This is not news to Old Timers.
I spent a couple of days there. With a bruised liver. Yep. How they could could tell a bruised liver from any other liver beats me. They all look bruised at the store. But here is what happened.
We had a great snow storm in the forties. Much like the one that cost Greg Nickels his job as Mayor several winters ago when he got blamed for making the hills of West Seattle slippery.
Drivers hate snow but kids love it and after my kids badgered me into taking them sledding so I called a buddy who just happened to have a Flexible Flyer and we gathered at the top of a hill near the water tower.
Daredevil me, ready to prove some mythical skills on hills as a youth volunteered to go first but sensing some heavenly hazard my own sons chickened out.
My buddy volunteered his 5 year old daughter to hang on and go piggy back. She never blinked, and away we flew. At mach 90, tears flowing down my cheeks,we began drifting toward a big ditch on the left side of the street.
No problem, just drag your foot and, and, and - which foot? Wrong foot. I forgot which foot and whoosh, we swerved headlong over a ditch and hit a huge snowbank.
My passenger Tanya loved it. But I hit a tree stump or something and my nose burrowed a tunnel in the snow bank like a runaway gopher. When asked by onlookers if I was okay. I could only gasp before I passed out, and ended up at West Seattle Hospital.
It was then on the second floor above an insurance business at the Alaska junction, across the street from Husky Deli.

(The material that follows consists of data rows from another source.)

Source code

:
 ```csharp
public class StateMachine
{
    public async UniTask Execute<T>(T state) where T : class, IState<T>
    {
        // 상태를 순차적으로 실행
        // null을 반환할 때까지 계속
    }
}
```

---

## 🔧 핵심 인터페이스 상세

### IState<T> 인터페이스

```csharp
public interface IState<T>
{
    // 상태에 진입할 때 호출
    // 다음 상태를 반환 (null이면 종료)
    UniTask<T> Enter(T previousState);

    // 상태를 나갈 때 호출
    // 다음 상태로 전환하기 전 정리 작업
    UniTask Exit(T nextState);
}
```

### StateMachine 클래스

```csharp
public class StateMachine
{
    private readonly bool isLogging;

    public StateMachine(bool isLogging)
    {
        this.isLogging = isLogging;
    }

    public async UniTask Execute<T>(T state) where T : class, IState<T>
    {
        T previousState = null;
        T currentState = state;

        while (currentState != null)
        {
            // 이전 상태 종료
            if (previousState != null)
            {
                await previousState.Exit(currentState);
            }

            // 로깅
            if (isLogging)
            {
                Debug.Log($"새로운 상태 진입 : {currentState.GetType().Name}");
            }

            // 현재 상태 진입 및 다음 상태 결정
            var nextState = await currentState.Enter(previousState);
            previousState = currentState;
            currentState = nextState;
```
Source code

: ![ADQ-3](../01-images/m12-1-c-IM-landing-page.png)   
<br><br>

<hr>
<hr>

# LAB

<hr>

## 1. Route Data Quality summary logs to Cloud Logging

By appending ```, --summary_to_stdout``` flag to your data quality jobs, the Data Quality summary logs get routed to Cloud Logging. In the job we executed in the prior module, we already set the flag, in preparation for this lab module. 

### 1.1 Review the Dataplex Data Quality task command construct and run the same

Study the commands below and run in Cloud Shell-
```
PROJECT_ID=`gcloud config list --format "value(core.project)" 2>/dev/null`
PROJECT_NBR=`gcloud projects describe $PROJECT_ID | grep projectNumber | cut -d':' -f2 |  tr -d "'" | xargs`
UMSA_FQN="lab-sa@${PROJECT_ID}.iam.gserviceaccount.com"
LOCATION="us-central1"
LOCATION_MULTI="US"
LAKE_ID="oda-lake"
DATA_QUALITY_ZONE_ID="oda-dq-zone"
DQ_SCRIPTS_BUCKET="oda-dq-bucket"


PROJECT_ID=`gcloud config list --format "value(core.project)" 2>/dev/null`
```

That location was a dismal idea and the hospital eventually moved south to a spot near Sealth High, which also proved a financial mistake.
Now the community is well served by Highline Medical Center and a cluster of clinics. This combination also works for Vashon Island though it would have been best for citizens who must take a speedboat to Fauntleroy or a helicopter to King County airport if they are in a hurry.